Outro dia, minha prima Isa (que enriqueceu meu blog
com alguns de seus escritos) enviou uma dessas apresentações a um grupo nosso, de
parentes, comentando:
“Imagino que o Washington conheça tudo isso "ao vivo e em cores", mas acho que
vale a pena recordar os tempos passados, não tão velhos, mas parecendo da pré-história...
Abrs.”
Outro primo acrescentou:
“Interessantíssimo, Isa... Eu não conhecia essa ótima
resenha histórica, que bem merecia uma crônica do Washington, conhecedor
profundo do assunto. E aí, primo, que tal a ideia?”
“Conhecedor profundo” é exagero do primo. Porém, realmente,
por força de minhas atividades na IBM, estudei os computadores eletrônicos (ou
seja, os “sistemas eletrônicos de processamento de dados”) e suas aplicações; trabalhei
muito na divulgação dos mesmos, desde o tempo em que eles eram uma novidade um
tanto misteriosa, de ficção científica, e, por esta razão, apelidados “cérebros
eletrônicos”.
Atualmente, são instrumentos de trabalho utilizados
nas mais variadas áreas de atividades; ligados à internet, alcançam o mundo
todo. Com a evolução da telefonia celular, de uma forma ainda mais intensa.

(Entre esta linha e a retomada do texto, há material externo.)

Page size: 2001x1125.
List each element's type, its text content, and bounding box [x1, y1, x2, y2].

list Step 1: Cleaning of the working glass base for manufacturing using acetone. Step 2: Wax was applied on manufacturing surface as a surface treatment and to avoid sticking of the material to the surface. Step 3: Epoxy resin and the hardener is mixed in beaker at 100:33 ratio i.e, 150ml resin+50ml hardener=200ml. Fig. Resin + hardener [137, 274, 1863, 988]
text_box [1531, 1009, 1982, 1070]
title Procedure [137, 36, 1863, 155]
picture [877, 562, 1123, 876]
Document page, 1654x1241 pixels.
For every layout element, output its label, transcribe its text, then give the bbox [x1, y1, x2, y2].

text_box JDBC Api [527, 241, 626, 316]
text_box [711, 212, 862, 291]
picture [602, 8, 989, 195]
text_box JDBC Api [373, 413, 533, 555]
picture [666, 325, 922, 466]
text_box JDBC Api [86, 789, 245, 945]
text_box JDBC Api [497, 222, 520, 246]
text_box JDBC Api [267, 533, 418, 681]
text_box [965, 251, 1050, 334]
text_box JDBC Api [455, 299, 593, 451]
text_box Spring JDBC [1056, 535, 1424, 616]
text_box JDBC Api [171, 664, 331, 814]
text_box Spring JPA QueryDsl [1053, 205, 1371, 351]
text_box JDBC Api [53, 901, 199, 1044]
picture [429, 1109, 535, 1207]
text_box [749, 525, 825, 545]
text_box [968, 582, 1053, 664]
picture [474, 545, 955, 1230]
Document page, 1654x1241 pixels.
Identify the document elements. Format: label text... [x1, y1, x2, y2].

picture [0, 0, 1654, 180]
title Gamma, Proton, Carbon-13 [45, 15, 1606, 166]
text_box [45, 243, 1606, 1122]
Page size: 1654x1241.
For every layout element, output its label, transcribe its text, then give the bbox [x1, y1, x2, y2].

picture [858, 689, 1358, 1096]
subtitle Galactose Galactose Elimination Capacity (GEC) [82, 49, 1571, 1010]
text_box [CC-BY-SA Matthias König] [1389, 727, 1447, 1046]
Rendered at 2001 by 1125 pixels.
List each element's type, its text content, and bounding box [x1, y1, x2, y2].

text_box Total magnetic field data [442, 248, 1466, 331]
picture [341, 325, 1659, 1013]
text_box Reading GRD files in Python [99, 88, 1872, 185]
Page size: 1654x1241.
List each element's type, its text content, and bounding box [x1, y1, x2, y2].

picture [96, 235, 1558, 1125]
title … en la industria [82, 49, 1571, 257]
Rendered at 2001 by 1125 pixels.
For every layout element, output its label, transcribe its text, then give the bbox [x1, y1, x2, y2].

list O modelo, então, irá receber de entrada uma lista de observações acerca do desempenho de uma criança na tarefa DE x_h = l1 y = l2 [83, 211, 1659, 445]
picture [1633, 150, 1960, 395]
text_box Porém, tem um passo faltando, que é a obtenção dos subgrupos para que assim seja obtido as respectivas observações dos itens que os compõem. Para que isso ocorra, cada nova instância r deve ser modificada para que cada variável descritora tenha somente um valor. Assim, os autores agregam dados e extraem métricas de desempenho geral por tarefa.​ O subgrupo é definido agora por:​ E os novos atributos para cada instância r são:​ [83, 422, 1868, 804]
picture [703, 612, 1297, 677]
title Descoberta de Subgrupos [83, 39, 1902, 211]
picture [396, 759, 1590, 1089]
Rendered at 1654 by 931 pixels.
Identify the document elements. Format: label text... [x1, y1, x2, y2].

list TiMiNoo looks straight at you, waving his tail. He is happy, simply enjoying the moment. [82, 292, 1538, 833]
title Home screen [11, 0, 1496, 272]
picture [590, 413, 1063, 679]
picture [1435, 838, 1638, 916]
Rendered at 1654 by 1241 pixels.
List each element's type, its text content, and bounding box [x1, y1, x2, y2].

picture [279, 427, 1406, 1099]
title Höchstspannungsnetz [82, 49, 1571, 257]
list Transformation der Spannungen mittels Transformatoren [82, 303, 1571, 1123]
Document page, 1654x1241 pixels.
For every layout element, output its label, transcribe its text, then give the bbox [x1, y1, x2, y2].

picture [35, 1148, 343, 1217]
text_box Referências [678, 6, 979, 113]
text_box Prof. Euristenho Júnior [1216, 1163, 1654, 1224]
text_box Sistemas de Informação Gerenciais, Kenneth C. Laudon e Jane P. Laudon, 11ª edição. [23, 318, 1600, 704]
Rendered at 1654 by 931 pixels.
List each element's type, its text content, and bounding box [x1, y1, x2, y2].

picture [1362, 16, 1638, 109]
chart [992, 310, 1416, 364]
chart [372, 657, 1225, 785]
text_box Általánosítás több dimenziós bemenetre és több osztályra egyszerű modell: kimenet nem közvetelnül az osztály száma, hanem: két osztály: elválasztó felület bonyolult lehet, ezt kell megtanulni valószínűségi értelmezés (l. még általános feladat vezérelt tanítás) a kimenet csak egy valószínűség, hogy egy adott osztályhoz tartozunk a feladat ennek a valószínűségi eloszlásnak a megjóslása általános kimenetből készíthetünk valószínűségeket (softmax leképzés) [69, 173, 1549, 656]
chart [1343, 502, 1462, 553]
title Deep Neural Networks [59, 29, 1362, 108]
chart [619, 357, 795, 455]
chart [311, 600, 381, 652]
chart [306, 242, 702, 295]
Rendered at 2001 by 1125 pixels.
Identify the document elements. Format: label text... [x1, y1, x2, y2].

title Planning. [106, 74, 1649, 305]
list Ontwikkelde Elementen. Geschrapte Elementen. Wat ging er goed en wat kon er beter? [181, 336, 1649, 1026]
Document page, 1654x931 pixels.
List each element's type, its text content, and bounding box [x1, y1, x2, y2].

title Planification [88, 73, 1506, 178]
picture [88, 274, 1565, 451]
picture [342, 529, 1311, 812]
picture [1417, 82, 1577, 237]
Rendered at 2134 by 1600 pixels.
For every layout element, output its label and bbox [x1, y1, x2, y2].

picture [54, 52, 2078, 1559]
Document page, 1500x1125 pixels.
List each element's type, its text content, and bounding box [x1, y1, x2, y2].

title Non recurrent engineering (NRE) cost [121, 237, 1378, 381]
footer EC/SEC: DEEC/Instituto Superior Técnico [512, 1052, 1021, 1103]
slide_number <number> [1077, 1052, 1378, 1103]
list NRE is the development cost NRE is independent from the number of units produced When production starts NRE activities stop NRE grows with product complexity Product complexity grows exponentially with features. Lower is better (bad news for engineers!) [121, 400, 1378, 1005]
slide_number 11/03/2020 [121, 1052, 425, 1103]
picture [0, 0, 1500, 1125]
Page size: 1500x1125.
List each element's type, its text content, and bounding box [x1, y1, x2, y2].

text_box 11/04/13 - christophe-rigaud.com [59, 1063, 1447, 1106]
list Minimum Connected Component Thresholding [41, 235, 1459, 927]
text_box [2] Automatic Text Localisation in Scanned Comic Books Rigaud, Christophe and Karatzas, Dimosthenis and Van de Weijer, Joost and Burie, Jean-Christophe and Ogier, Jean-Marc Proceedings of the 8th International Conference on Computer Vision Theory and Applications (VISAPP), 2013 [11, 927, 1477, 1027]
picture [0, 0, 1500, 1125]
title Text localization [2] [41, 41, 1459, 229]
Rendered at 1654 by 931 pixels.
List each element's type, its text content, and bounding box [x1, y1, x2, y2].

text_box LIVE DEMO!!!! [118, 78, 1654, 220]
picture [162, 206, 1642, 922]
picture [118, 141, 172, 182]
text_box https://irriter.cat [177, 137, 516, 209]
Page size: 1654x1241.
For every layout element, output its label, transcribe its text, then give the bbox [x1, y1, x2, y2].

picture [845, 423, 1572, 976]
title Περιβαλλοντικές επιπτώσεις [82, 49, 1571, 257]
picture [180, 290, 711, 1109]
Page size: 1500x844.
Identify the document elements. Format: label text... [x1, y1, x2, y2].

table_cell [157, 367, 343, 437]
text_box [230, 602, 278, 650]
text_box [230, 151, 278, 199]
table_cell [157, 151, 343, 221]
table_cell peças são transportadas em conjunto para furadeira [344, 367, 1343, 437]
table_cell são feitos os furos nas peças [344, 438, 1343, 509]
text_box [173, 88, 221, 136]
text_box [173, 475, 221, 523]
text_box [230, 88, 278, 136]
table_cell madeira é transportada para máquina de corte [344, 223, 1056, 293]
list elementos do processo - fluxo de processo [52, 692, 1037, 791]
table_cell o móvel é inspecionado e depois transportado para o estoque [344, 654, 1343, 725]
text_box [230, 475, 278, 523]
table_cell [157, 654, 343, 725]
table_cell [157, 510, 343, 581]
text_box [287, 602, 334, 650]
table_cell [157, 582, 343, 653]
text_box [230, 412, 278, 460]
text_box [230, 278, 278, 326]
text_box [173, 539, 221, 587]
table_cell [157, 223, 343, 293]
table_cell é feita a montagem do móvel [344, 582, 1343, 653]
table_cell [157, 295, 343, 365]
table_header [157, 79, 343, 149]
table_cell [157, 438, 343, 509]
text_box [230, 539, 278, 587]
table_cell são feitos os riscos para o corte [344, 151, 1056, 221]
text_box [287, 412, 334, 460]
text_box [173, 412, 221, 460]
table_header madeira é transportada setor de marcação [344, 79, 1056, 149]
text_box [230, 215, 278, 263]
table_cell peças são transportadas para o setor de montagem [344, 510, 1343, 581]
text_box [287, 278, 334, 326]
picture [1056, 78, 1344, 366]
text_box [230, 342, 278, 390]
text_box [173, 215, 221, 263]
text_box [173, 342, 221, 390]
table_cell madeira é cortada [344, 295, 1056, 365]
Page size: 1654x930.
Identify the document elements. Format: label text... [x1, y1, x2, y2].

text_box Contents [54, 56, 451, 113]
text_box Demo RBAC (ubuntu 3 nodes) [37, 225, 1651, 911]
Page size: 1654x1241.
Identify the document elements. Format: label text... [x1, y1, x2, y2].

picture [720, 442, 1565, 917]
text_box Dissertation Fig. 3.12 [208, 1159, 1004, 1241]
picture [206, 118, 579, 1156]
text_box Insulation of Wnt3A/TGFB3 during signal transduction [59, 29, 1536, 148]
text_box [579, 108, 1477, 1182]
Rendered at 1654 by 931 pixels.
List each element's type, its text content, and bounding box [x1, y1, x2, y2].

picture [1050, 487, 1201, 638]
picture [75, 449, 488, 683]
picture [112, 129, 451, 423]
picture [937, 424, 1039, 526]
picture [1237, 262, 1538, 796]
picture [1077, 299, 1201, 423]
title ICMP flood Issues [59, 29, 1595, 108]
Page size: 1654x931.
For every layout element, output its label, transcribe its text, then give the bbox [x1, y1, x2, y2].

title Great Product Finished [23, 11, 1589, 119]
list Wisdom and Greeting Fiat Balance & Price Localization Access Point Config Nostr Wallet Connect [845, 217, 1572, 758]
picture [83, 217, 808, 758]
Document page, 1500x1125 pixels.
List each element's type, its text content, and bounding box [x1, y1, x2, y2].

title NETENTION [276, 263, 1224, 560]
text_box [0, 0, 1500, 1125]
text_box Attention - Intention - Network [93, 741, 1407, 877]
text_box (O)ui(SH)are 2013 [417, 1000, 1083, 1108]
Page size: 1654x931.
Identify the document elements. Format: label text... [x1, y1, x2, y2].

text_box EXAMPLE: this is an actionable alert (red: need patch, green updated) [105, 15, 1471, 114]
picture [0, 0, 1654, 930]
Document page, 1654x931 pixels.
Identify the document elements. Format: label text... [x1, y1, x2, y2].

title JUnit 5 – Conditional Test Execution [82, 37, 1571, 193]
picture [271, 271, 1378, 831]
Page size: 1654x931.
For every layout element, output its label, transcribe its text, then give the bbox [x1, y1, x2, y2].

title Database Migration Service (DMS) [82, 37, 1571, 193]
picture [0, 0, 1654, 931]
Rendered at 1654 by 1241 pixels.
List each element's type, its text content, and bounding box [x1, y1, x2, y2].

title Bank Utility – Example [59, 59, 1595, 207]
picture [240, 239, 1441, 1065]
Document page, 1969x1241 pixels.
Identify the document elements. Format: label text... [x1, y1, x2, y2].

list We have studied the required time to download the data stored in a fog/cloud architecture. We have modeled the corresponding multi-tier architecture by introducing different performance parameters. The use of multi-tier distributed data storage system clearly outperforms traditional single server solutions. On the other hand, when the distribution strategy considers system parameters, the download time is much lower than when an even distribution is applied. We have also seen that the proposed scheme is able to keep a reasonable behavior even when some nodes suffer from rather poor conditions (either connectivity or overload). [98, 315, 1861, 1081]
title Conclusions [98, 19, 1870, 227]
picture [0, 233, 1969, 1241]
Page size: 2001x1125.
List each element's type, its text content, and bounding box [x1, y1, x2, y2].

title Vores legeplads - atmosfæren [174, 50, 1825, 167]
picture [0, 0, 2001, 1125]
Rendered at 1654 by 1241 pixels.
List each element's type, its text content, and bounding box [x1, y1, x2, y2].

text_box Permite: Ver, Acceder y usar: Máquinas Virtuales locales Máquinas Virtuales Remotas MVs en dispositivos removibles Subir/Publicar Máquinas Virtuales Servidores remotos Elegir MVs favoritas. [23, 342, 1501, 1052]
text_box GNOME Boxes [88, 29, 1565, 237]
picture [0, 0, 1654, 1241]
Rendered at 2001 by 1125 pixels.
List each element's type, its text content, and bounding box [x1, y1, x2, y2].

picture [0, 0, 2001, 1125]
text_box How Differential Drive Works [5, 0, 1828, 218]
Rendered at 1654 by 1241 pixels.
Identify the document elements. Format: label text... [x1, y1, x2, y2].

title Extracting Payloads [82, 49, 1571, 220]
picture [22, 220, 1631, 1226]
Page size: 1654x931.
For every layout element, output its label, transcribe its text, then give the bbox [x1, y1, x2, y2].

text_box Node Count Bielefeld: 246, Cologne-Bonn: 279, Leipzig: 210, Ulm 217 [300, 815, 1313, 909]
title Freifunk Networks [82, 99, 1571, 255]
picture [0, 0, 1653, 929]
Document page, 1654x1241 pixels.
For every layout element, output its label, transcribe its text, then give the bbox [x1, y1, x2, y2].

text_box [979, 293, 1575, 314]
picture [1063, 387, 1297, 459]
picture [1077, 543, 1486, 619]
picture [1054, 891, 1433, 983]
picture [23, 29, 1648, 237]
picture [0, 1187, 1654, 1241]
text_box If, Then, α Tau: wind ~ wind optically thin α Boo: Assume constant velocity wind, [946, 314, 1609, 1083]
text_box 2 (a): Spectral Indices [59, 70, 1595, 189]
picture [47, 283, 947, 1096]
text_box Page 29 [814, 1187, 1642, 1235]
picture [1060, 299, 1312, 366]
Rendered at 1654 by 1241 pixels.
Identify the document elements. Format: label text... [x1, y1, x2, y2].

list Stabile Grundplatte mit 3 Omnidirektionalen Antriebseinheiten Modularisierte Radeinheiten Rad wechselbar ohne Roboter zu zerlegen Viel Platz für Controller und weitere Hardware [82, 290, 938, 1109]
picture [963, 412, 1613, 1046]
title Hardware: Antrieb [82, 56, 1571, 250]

As aplicações dos computadores se estenderam
rapidamente desde a área de cálculo e escrita, onde permitiu o aperfeiçoamento
da administração de todas as organizações, empresas e governos, até as áreas de
imagem e de som, facilitando enormemente os trabalhos gráficos e musicais.
Assim, a tecnologia da informação passou a servir também às artes. Nas
atividades científicas, ligados a aparelhos especiais, os computadores estão
sendo fundamentais para novas pesquisas, estatísticas e simulações.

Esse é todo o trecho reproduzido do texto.